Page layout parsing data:
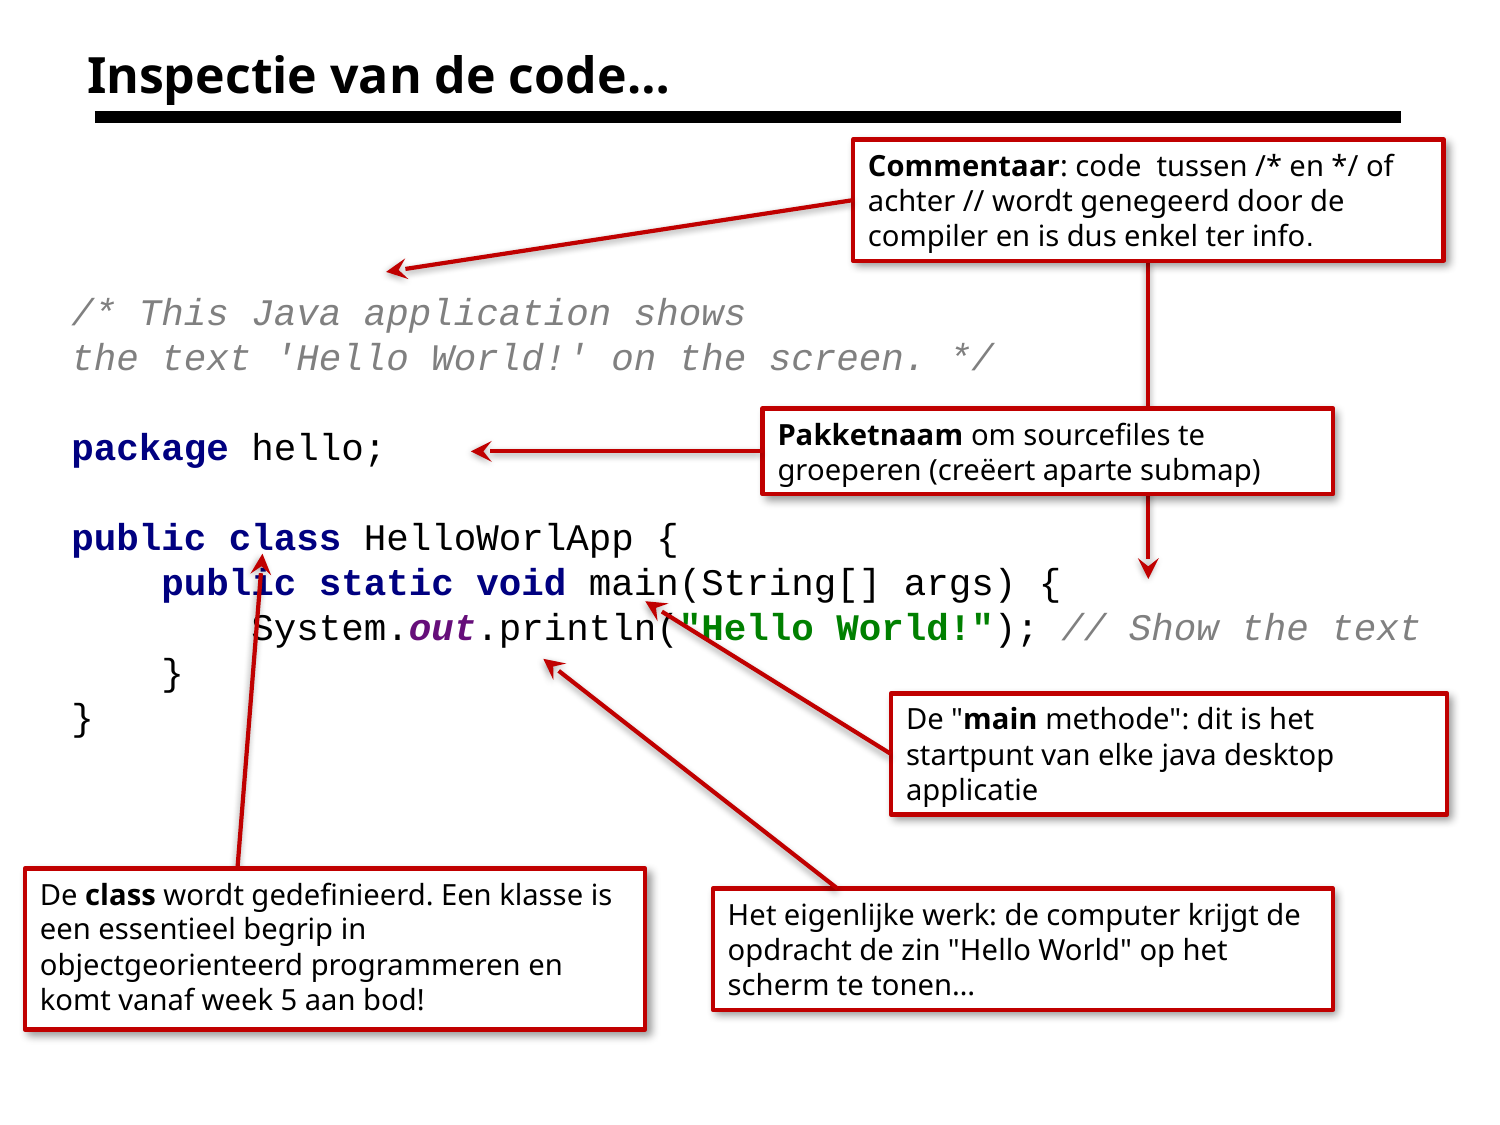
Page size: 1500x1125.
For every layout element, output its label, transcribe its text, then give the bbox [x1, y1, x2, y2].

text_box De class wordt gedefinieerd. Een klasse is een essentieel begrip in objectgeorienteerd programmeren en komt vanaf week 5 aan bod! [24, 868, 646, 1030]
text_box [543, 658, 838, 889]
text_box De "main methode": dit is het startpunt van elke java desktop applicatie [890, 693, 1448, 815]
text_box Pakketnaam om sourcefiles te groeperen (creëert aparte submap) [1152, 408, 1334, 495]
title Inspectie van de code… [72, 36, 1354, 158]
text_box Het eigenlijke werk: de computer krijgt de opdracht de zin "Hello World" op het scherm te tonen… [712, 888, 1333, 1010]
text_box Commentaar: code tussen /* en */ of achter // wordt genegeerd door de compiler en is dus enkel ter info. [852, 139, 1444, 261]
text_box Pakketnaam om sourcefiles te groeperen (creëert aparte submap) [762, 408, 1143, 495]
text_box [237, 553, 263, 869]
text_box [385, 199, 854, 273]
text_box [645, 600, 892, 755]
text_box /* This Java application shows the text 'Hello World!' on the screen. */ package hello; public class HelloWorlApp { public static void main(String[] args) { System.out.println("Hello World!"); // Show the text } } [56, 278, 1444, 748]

* * *

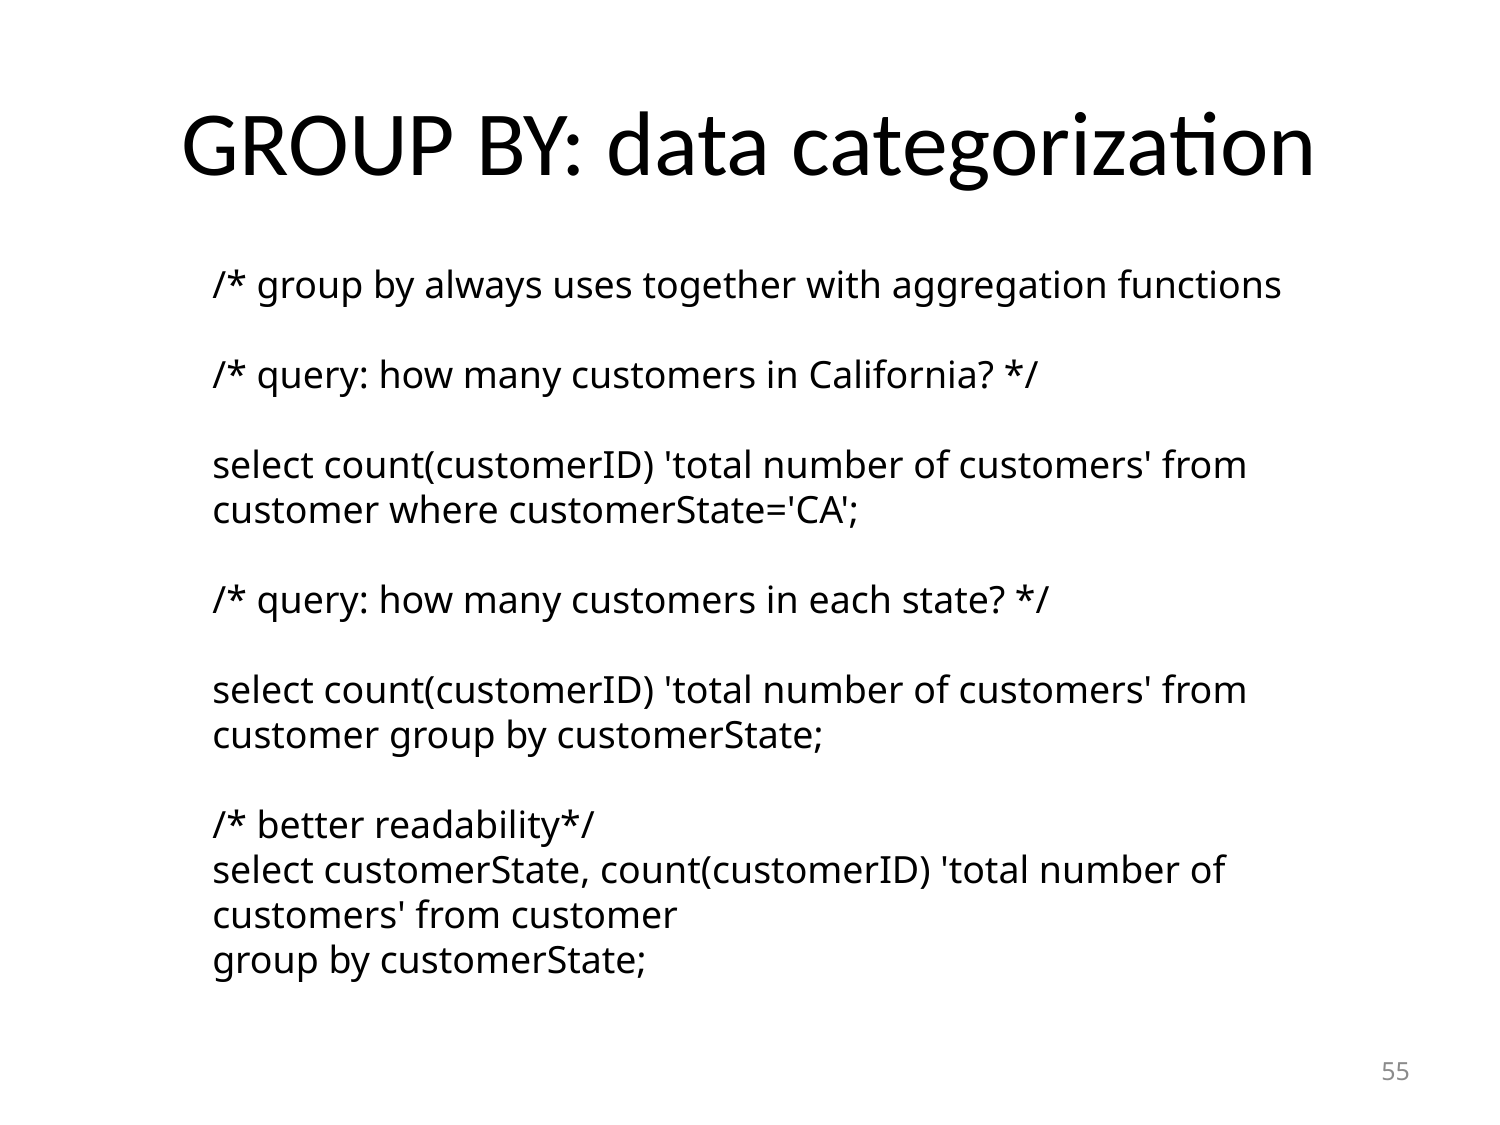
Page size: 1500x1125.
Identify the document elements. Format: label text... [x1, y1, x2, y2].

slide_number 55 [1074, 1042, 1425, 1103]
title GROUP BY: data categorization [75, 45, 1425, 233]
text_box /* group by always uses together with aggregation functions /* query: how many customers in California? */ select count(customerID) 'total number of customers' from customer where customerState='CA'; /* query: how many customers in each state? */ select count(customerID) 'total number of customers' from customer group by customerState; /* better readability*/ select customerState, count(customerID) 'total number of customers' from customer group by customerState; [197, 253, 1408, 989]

Written task -
After locating the line holding "For every layout" above, output exactly that line and every line after it through the line holding "text_box [237, 553, 263, 869]". Include nothing else.

Task response -
For every layout element, output its label, transcribe its text, then give the bbox [x1, y1, x2, y2].

text_box De class wordt gedefinieerd. Een klasse is een essentieel begrip in objectgeorienteerd programmeren en komt vanaf week 5 aan bod! [24, 868, 646, 1030]
text_box [543, 658, 838, 889]
text_box De "main methode": dit is het startpunt van elke java desktop applicatie [890, 693, 1448, 815]
text_box Pakketnaam om sourcefiles te groeperen (creëert aparte submap) [1152, 408, 1334, 495]
title Inspectie van de code… [72, 36, 1354, 158]
text_box Het eigenlijke werk: de computer krijgt de opdracht de zin "Hello World" op het scherm te tonen… [712, 888, 1333, 1010]
text_box Commentaar: code tussen /* en */ of achter // wordt genegeerd door de compiler en is dus enkel ter info. [852, 139, 1444, 261]
text_box Pakketnaam om sourcefiles te groeperen (creëert aparte submap) [762, 408, 1143, 495]
text_box [237, 553, 263, 869]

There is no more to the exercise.